In the embarrassing incident, a Boeing B-52 mistakenly armed with six nuclear-tipped cruise missiles flew from Minot Air Force Base, N.D., to Barksdale Air Force Base, La., on Aug. 30. The missiles were mounted onto pylons under the bomber’s wings, but the Air Force said there was never any danger to the public.
The mistake, revealed publicly by the Military Times newspapers, was so serious that President Bush and Gates were quickly informed and Gates has received regular updates from the Air Force on progress in its investigation.
Gates’ press secretary, Geoff Morrell, said the defense chief asked Larry Welch, a former Air Force chief of staff, to lead an inquiry into the implications of the incident. That is in addition to the existing Air Force probe headed by Maj. Gen. Douglas Raaberg, director of air and space operations at Air Combat Command, which is responsible for all Air Force bombers and fighters.
Morrell said Welch will lead a Defense Science Board task force to determine whether the B-52 incident has wider implications for the military. “Does this incident reflect a larger problem with regard to the security and transfer of munitions?” is the question that Welch’s group will attempt to answer, Morrell said.

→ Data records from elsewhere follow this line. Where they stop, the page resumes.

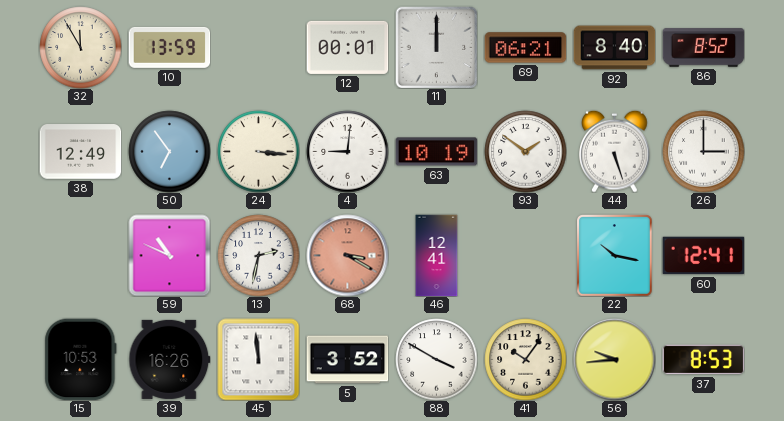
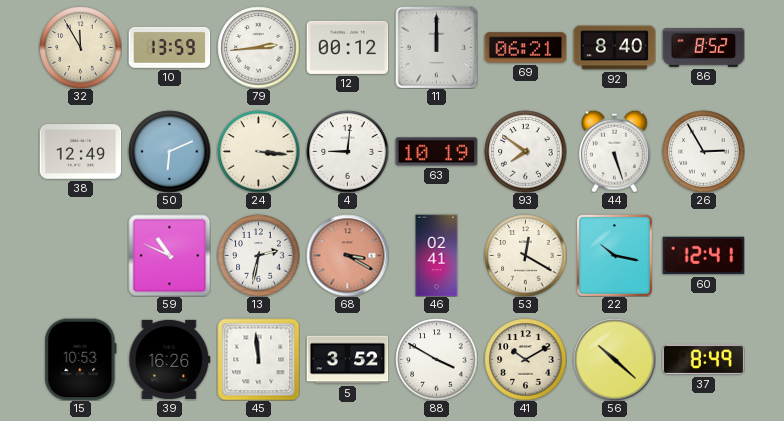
79: none -> 2:44
12: 00:01 -> 00:12
50: 6:54 -> 6:11
93: 1:51 -> 7:51
26: 3:00 -> 2:55
46: 12:41 -> 02:41
53: none -> 12:20
41: 10:06 -> 10:10
56: 9:44 -> 10:22
37: 8:53 -> 8:49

The Defense Science Board is a standing committee of outside experts, including retired military officers and former government officials, that advises the secretary of defense on a wide range of national security issues.
Asked why Gates felt it necessary to launch another inquiry into the matter, Morrell said it did not reflect any dissatisfaction with the way the Air Force is conducting its investigation.
“But I think he believes that in an incident of this nature, it’s important to get to the bottom of it,” Morrell said. “And he believes an outside set of eyes may be additionally helpful to, sort of, get a better sense of what went wrong and how to avoid similar mistakes in the future.”
The weapon involved in the Aug. 30 incident was the Advanced Cruise Missile, a “stealth” weapon developed in the 1980s with the ability to evade detection by Soviet radars. The Air Force said in March that it had decided to retire the Advanced Cruise Missile fleet in the near future.